Task requirements —
Reproduce word for word the lines of the listing from the first one through the one with "बांडुंग से ब्रिक्स : अमेरिकी साम्राज्यवाद", omitting every picture.

Available records —
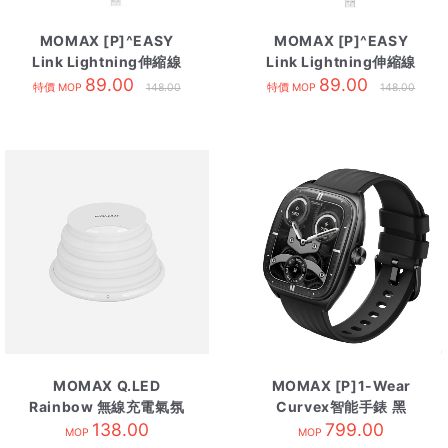
MOMAX [P]^EASY
MOMAX [P]^EASY
Link Lightning伸縮線
Link Lightning伸縮線
80cm 藍
89.00
80cm 白
89.00
特價 MOP
148.00
特價 MOP
148.00
MOMAX Q.LED
MOMAX [P]1-Wear
Rainbow 無線充電氣氛
Curvex智能手錶 黑
138.00
燈
799.00
MOP
MOP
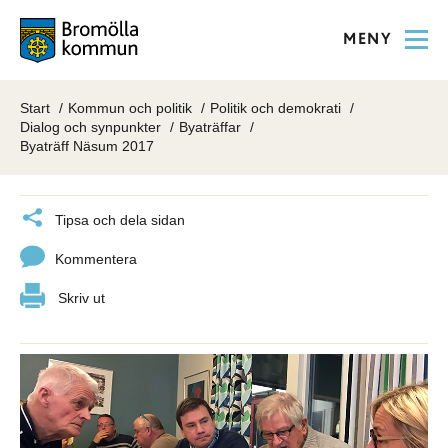
MENY
Start
Kommun och politik
Politik och demokrati
Dialog och synpunkter
Byaträffar
Byaträff Näsum 2017
Tipsa och dela sidan
Kommentera
Skriv ut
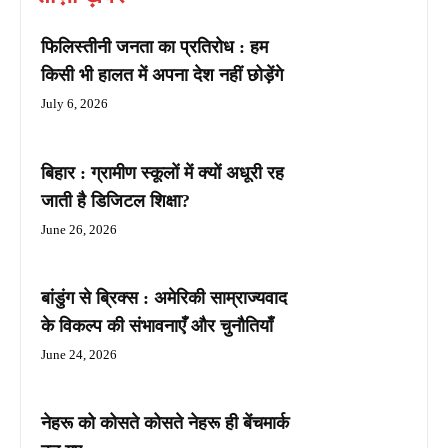
फिलिस्तीनी जनता का प्रतिरोध : हम
किसी भी हालत में अपना देश नहीं छोड़ेंगे
July 6, 2026
बिहार : ग्रामीण स्कूलों में क्यों अधूरी रह
जाती है डिजिटल शिक्षा?
June 26, 2026
बांडुंग से ब्रिक्स : अमेरिकी साम्राज्यवाद
के विकल्प की संभावनाएँ और चुनौतियाँ
June 24, 2026
नेहरू को कोसते कोसते नेहरू ही बेंचमार्क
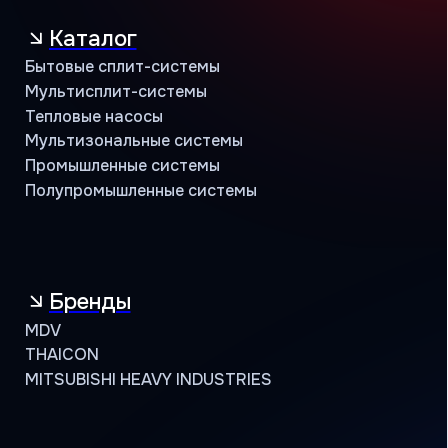
Сотрудничество
Климатические компании
Корпоративные заказчики
Инжиниринговые компании
Проектировщики
Монтажные бригады
Поддержка
Сервисная
Техническая
Маркетинговая
Программа лояльности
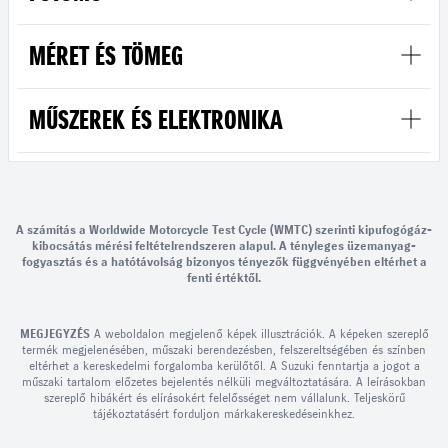
MÉRET ÉS TÖMEG
MŰSZEREK ÉS ELEKTRONIKA
A számítás a Worldwide Motorcycle Test Cycle (WMTC) szerinti kipufogógáz-
kibocsátás mérési feltételrendszeren alapul. A tényleges üzemanyag-
fogyasztás és a hatótávolság bizonyos tényezők függvényében eltérhet a
fenti értéktől.
MEGJEGYZÉS
A weboldalon megjelenő képek illusztrációk. A képeken szereplő
termék megjelenésében, műszaki berendezésben, felszereltségében és színben
eltérhet a kereskedelmi forgalomba kerülőtől. A Suzuki fenntartja a jogot a
műszaki tartalom előzetes bejelentés nélküli megváltoztatására. A leírásokban
szereplő hibákért és elírásokért felelősséget nem vállalunk. Teljeskörű
tájékoztatásért forduljon márkakereskedéseinkhez.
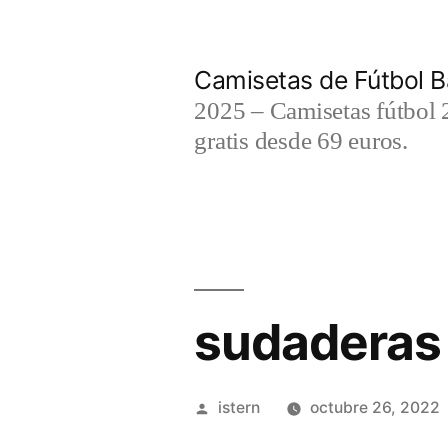
Saltar
al
Camisetas de Fútbol B
contenido
2025 – Camisetas fútbol 2
gratis desde 69 euros.
sudaderas 
Publicado
istern
octubre 26, 2022
por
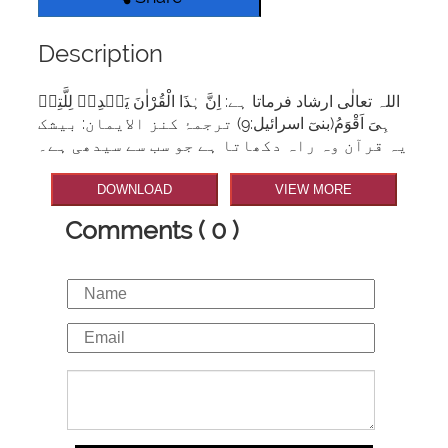
Description
اللہ تعالٰی ارشاد فرماتا ہے: اِنَّ ہٰذَا الْقُرْاٰنَ یَہۡدِیۡ لِلَّتِیۡ
ہِیَ اَقْوَمُ(بنیٓ اسرائیل:9) ترجمۂ کنز الایمان: بیشک
یہ قرآن وہ راہ دکھاتا ہے جو سب سے سیدھی ہے۔
DOWNLOAD
VIEW MORE
Comments ( 0 )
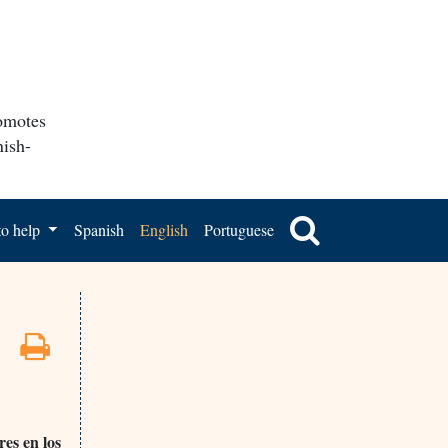
romotes
nish-
o help
Spanish
English
Portuguese
res en los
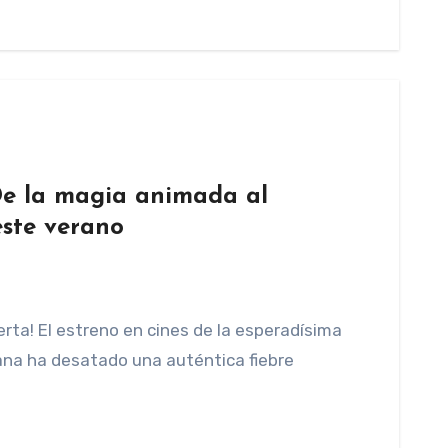
De la magia animada al
ste verano
erta! El estreno en cines de la esperadísima
aiana ha desatado una auténtica fiebre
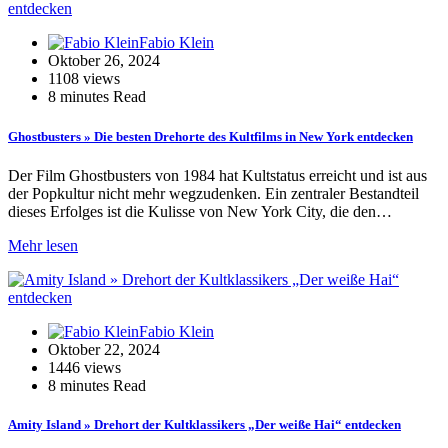
Fabio Klein
Oktober 26, 2024
1108 views
8 minutes Read
Ghostbusters » Die besten Drehorte des Kultfilms in New York entdecken
Der Film Ghostbusters von 1984 hat Kultstatus erreicht und ist aus
der Popkultur nicht mehr wegzudenken. Ein zentraler Bestandteil
dieses Erfolges ist die Kulisse von New York City, die den…
Mehr lesen
Fabio Klein
Oktober 22, 2024
1446 views
8 minutes Read
Amity Island » Drehort der Kultklassikers „Der weiße Hai“ entdecken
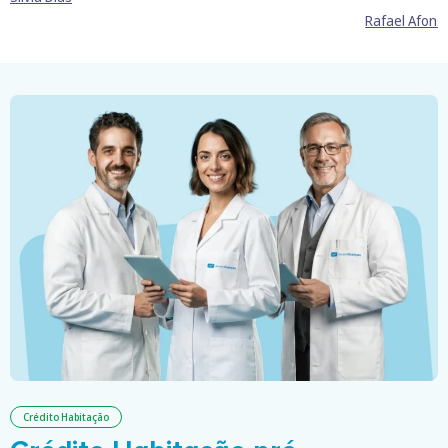
Rafael Afons
Crédito Habitação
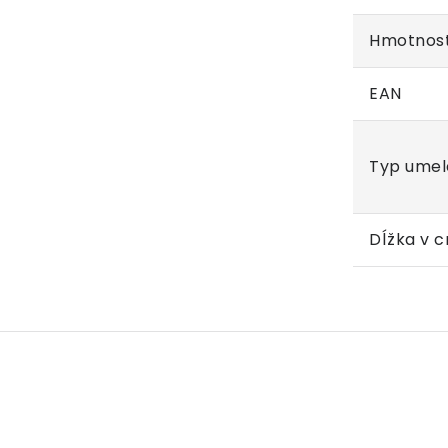
Hmotnos
EAN
Typ umele
Dĺžka v 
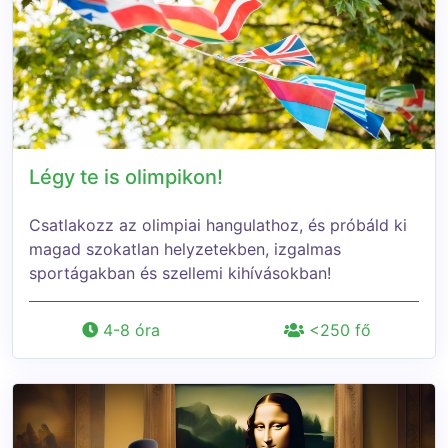
Légy te is olimpikon!
Csatlakozz az olimpiai hangulathoz, és próbáld ki
magad szokatlan helyzetekben, izgalmas
sportágakban és szellemi kihívásokban!
4-8 óra
<250 fő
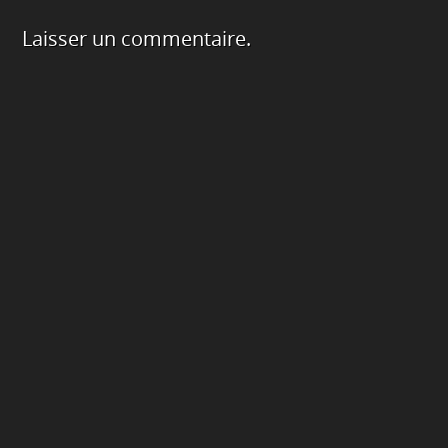
Laisser un commentaire.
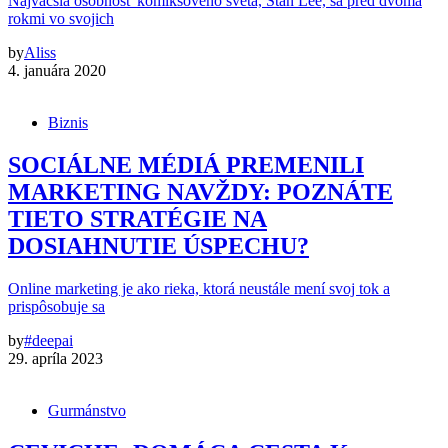
Najväčšia osobnosť komiksového sveta, Stan Lee, sa pred dvoma
rokmi vo svojich
by
Aliss
4. januára 2020
Biznis
SOCIÁLNE MÉDIÁ PREMENILI
MARKETING NAVŽDY: POZNÁTE
TIETO STRATÉGIE NA
DOSIAHNUTIE ÚSPECHU?
Online marketing je ako rieka, ktorá neustále mení svoj tok a
prispôsobuje sa
by
#deepai
29. apríla 2023
Gurmánstvo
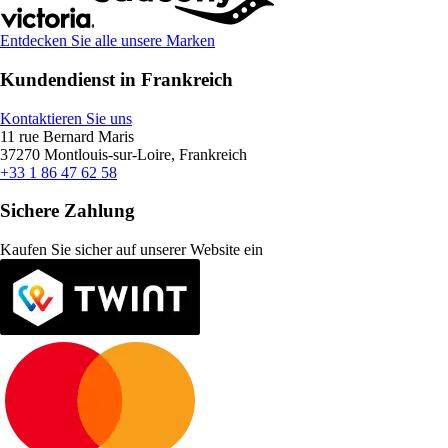
Entdecken Sie alle unsere Marken
Kundendienst in Frankreich
Kontaktieren Sie uns
11 rue Bernard Maris
37270 Montlouis-sur-Loire, Frankreich
+33 1 86 47 62 58
Sichere Zahlung
Kaufen Sie sicher auf unserer Website ein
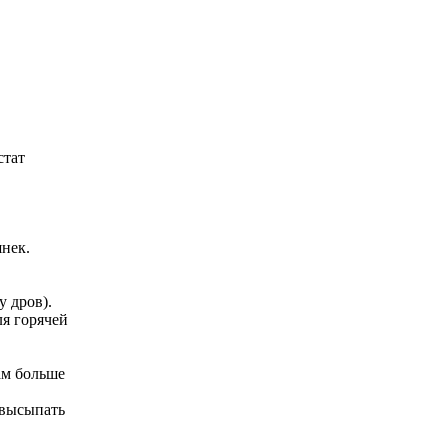
стат
шнек.
у дров).
ля горячей
вам больше
 высыпать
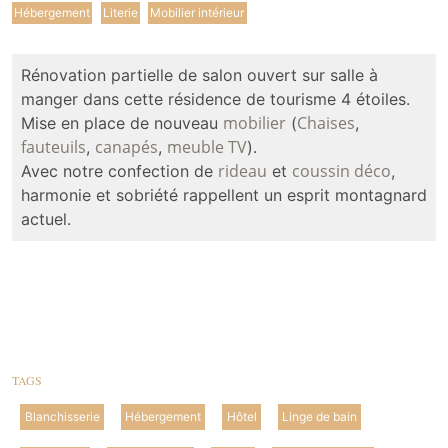
Hébergement
Literie
Mobilier intérieur
Rénovation partielle de salon ouvert sur salle à
manger dans cette résidence de tourisme 4 étoiles.
mobilier
Chaises
Mise en place de nouveau
(
,
fauteuils
canapés
meuble TV
,
,
).
rideau
coussin déco
Avec notre confection de
et
,
harmonie et sobriété rappellent un esprit montagnard
actuel.
TAGS
Blanchisserie
Hébergement
Hôtel
Linge de bain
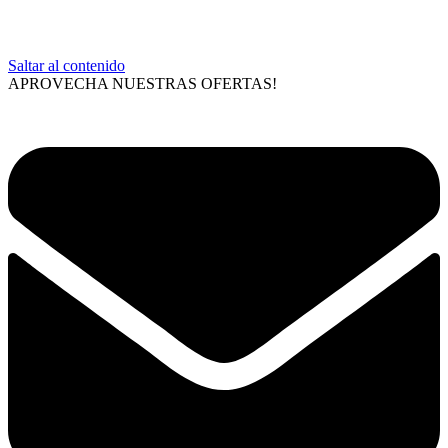
Saltar al contenido
APROVECHA NUESTRAS OFERTAS!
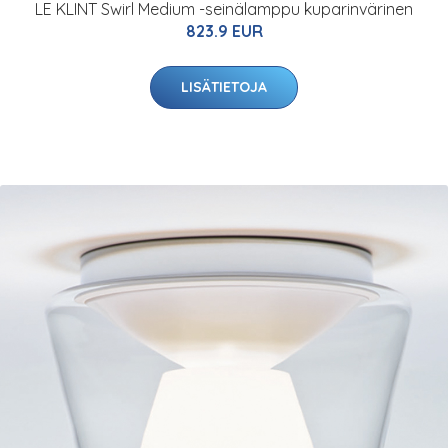
LE KLINT Swirl Medium -seinälamppu kuparinvärinen
823.9 EUR
LISÄTIETOJA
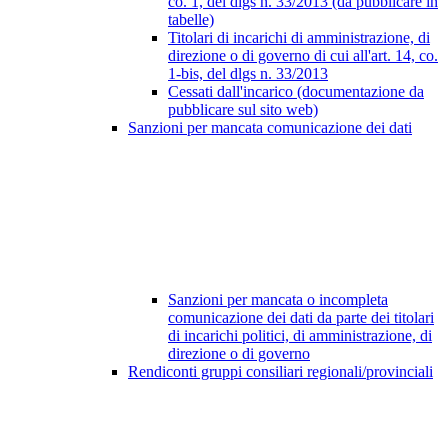
co. 1, del dlgs n. 33/2013 (da pubblicare in
tabelle)
Titolari di incarichi di amministrazione, di
direzione o di governo di cui all'art. 14, co.
1-bis, del dlgs n. 33/2013
Cessati dall'incarico (documentazione da
pubblicare sul sito web)
Sanzioni per mancata comunicazione dei dati
Sanzioni per mancata o incompleta
comunicazione dei dati da parte dei titolari
di incarichi politici, di amministrazione, di
direzione o di governo
Rendiconti gruppi consiliari regionali/provinciali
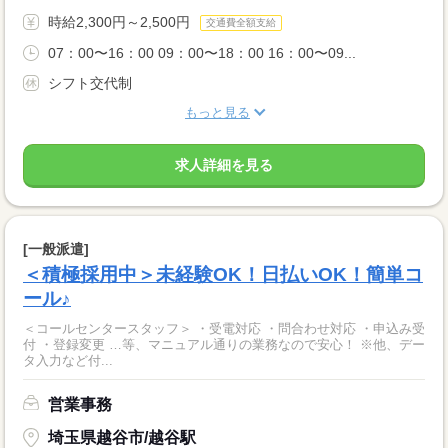
時給2,300円～2,500円
交通費全額支給
07：00〜16：00 09：00〜18：00 16：00〜09...
シフト交代制
もっと見る
求人詳細を見る
[一般派遣]
＜積極採用中＞未経験OK！日払いOK！簡単コ
ール♪
＜コールセンタースタッフ＞ ・受電対応 ・問合わせ対応 ・申込み受
付 ・登録変更 …等、マニュアル通りの業務なので安心！ ※他、デー
タ入力など付...
営業事務
埼玉県越谷市/越谷駅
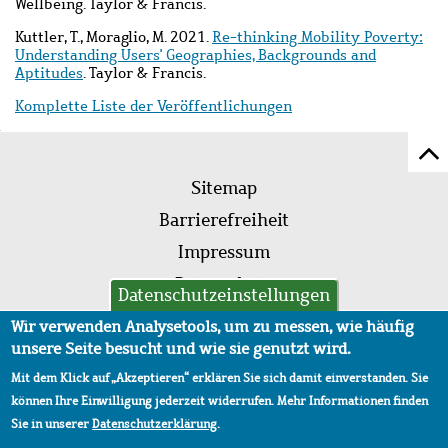
Wellbeing. Taylor & Francis.
Kuttler, T., Moraglio, M. 2021.
Re-thinking Mobility Poverty:
Understanding Users' Geographies, Backgrounds and
Aptitudes
.
Taylor & Francis.
Komplette Liste der Veröffentlichungen
Z
Fußleistenmenü
Se
Sitemap
sc
Barrierefreiheit
Impressum
Datenschutz
Datenschutzeinstellungen
AVB
Wir verwenden Analysetools, um zu messen, wie häufig
unsere Seite besucht und wie sie genutzt wird.
Mit dem Klick auf „Akzeptieren“ erklären Sie sich damit einverstanden. Sie
können Ihre Einwilligung jederzeit widerrufen. Mehr Informationen finden
Sie in unserer
Datenschutzerklärung
.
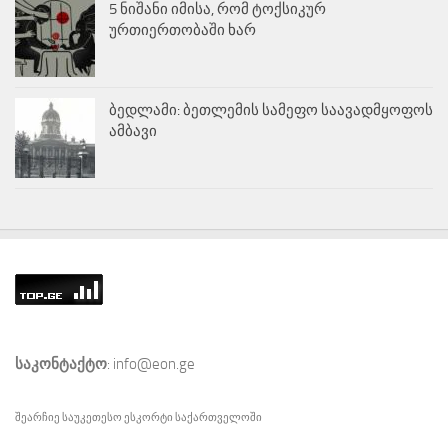
5 ნიშანი იმისა, რომ ტოქსიკურ
ურთიერთობაში ხარ
ბედლამი: ბეთლემის სამეფო საავადმყოფოს
ამბავი
საკონტაქტო
: info@eon.ge
შეარჩიე საუკეთესო
ესკორტი
საქართველოში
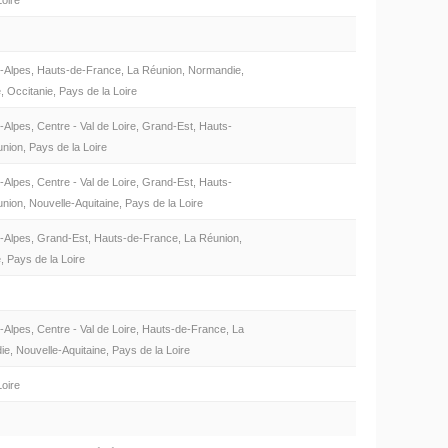
Loire
-Alpes, Hauts-de-France, La Réunion, Normandie,
, Occitanie, Pays de la Loire
Alpes, Centre - Val de Loire, Grand-Est, Hauts-
nion, Pays de la Loire
Alpes, Centre - Val de Loire, Grand-Est, Hauts-
ion, Nouvelle-Aquitaine, Pays de la Loire
-Alpes, Grand-Est, Hauts-de-France, La Réunion,
, Pays de la Loire
Alpes, Centre - Val de Loire, Hauts-de-France, La
e, Nouvelle-Aquitaine, Pays de la Loire
Loire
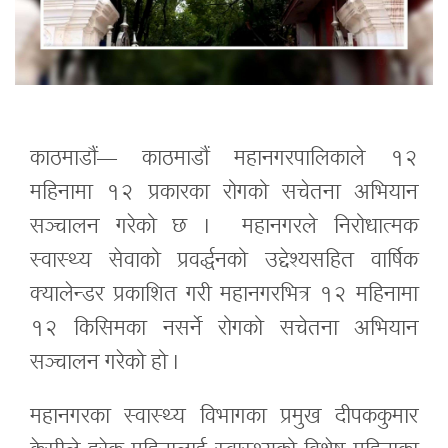
काठमाडौं— काठमाडौं महानगरपालिकाले १२
महिनामा १२ प्रकारका रोगको सचेतना अभियान
सञ्चालन गरेको छ । महानगरले निरोधात्मक
स्वास्थ्य सेवाको प्रवर्द्धनको उद्देश्यसहित वार्षिक
क्यालेन्डर प्रकाशित गरी महानगरभित्र १२ महिनामा
१२ किसिमका नसर्ने रोगको सचेतना अभियान
सञ्चालन गरेको हो ।
महानगरका स्वास्थ्य विभागका प्रमुख दीपककुमार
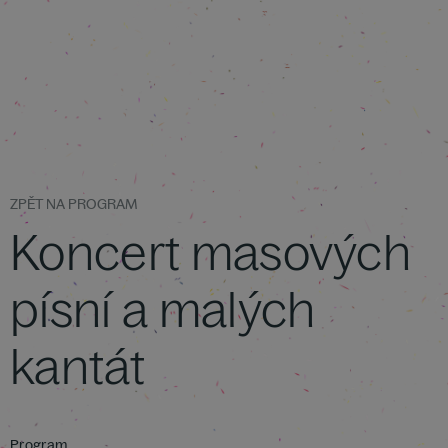
ZPĚT NA PROGRAM
Koncert masových
písní a malých
kantát
Program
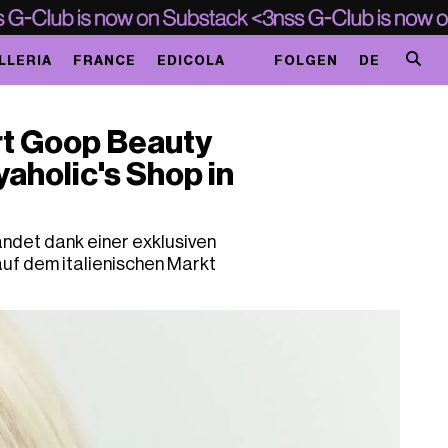
LLERIA
FRANCE
EDICOLA
FOLGEN
DE
rt Goop Beauty
holic's Shop in
ndet dank einer exklusiven
uf dem italienischen Markt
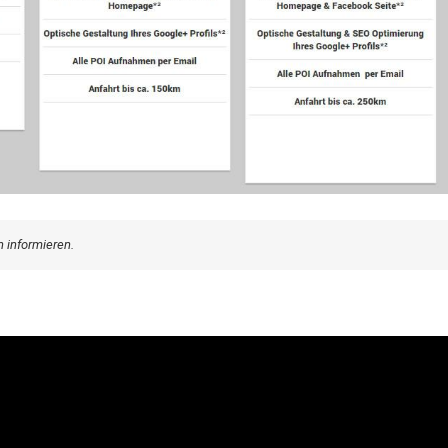
informieren.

Answer for this exercise —
MOMAX [P]^EASY
MOMAX [P]^EASY
Link Lightning伸縮線
Link Lightning伸縮線
80cm 藍
89.00
80cm 白
89.00
特價 MOP
148.00
特價 MOP
148.00
MOMAX Q.LED
MOMAX [P]1-Wear
Rainbow 無線充電氣氛
Curvex智能手錶 黑
138.00
燈
799.00
MOP
MOP
MENY
Start
Kommun och politik
Politik och demokrati
Dialog och synpunkter
Byaträffar
Byaträff Näsum 2017
Tipsa och dela sidan
Kommentera
Skriv ut
फिलिस्तीनी जनता का प्रतिरोध : हम
किसी भी हालत में अपना देश नहीं छोड़ेंगे
July 6, 2026
बिहार : ग्रामीण स्कूलों में क्यों अधूरी रह
जाती है डिजिटल शिक्षा?
June 26, 2026
बांडुंग से ब्रिक्स : अमेरिकी साम्राज्यवाद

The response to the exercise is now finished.